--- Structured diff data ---
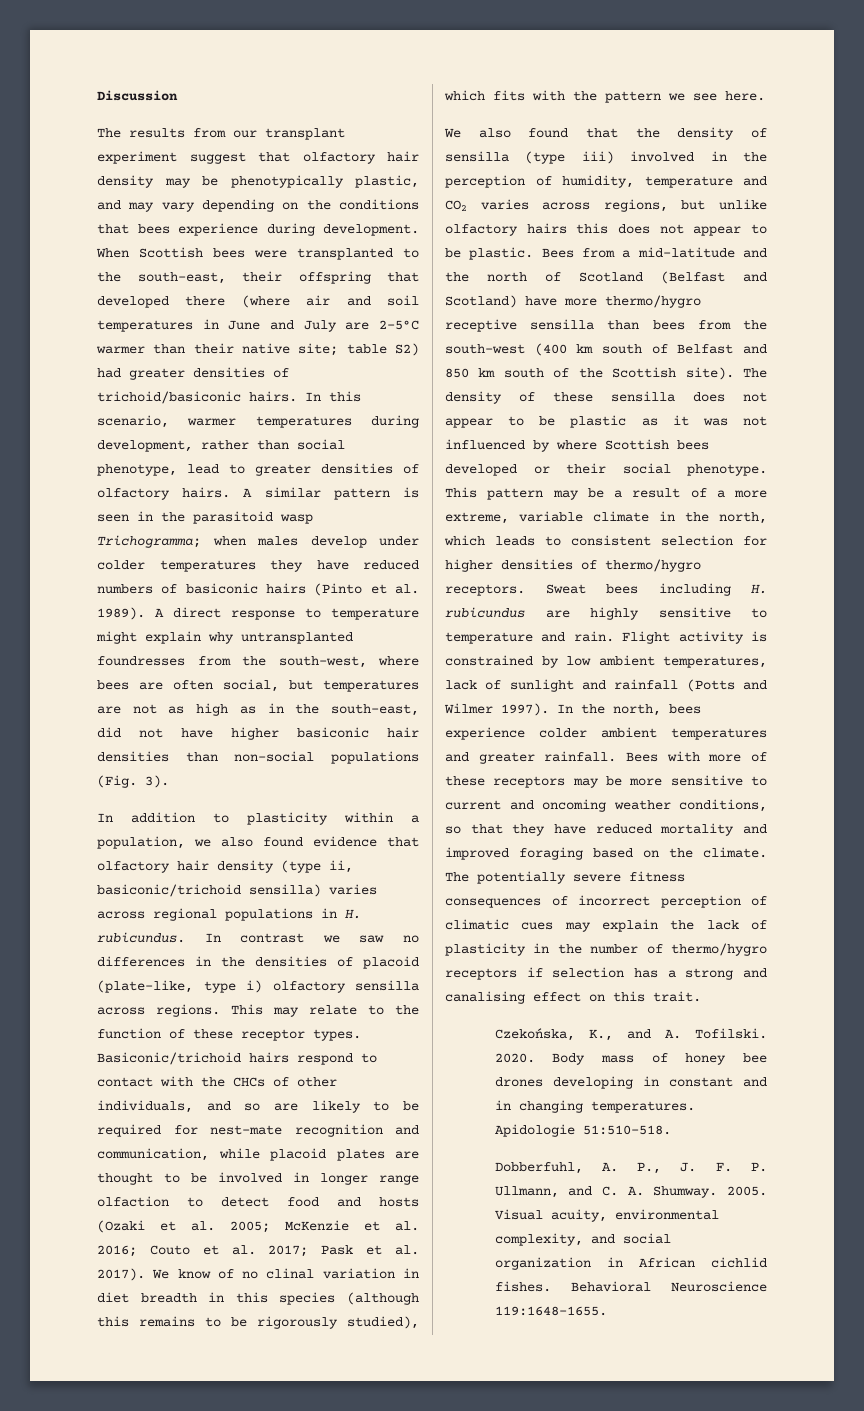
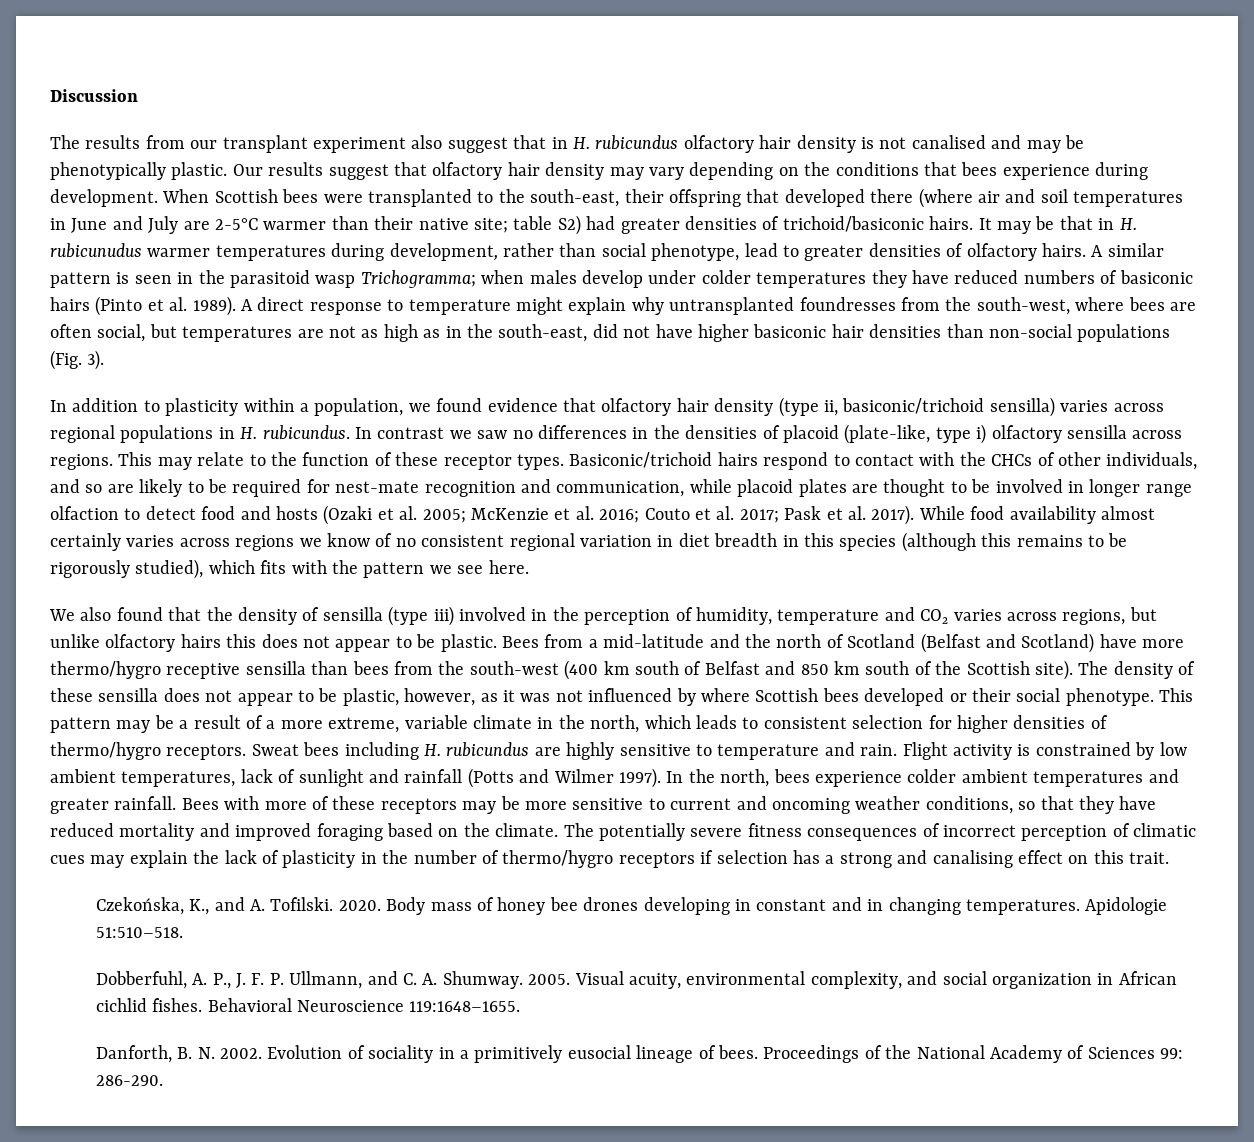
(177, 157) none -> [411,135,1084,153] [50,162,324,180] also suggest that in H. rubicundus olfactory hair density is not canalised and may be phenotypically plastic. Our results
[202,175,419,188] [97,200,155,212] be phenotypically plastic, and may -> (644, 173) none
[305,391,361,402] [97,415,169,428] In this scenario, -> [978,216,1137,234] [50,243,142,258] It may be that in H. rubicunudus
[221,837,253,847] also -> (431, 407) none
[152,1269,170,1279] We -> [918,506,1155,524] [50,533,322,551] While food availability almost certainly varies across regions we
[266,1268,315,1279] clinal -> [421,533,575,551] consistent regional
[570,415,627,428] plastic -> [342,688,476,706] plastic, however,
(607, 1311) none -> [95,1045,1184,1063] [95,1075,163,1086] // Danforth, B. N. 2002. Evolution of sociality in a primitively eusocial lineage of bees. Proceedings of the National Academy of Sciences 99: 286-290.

--- DIRECTIONS FOR THIS TASK ---
Would you output the lines from the one that contains "[266,1268,315,1279] clinal ->" to the end of the data, both ends included, exactly as they appear?

--- TASK OUTPUT ---
[266,1268,315,1279] clinal -> [421,533,575,551] consistent regional
[570,415,627,428] plastic -> [342,688,476,706] plastic, however,
(607, 1311) none -> [95,1045,1184,1063] [95,1075,163,1086] // Danforth, B. N. 2002. Evolution of sociality in a primitively eusocial lineage of bees. Proceedings of the National Academy of Sciences 99: 286-290.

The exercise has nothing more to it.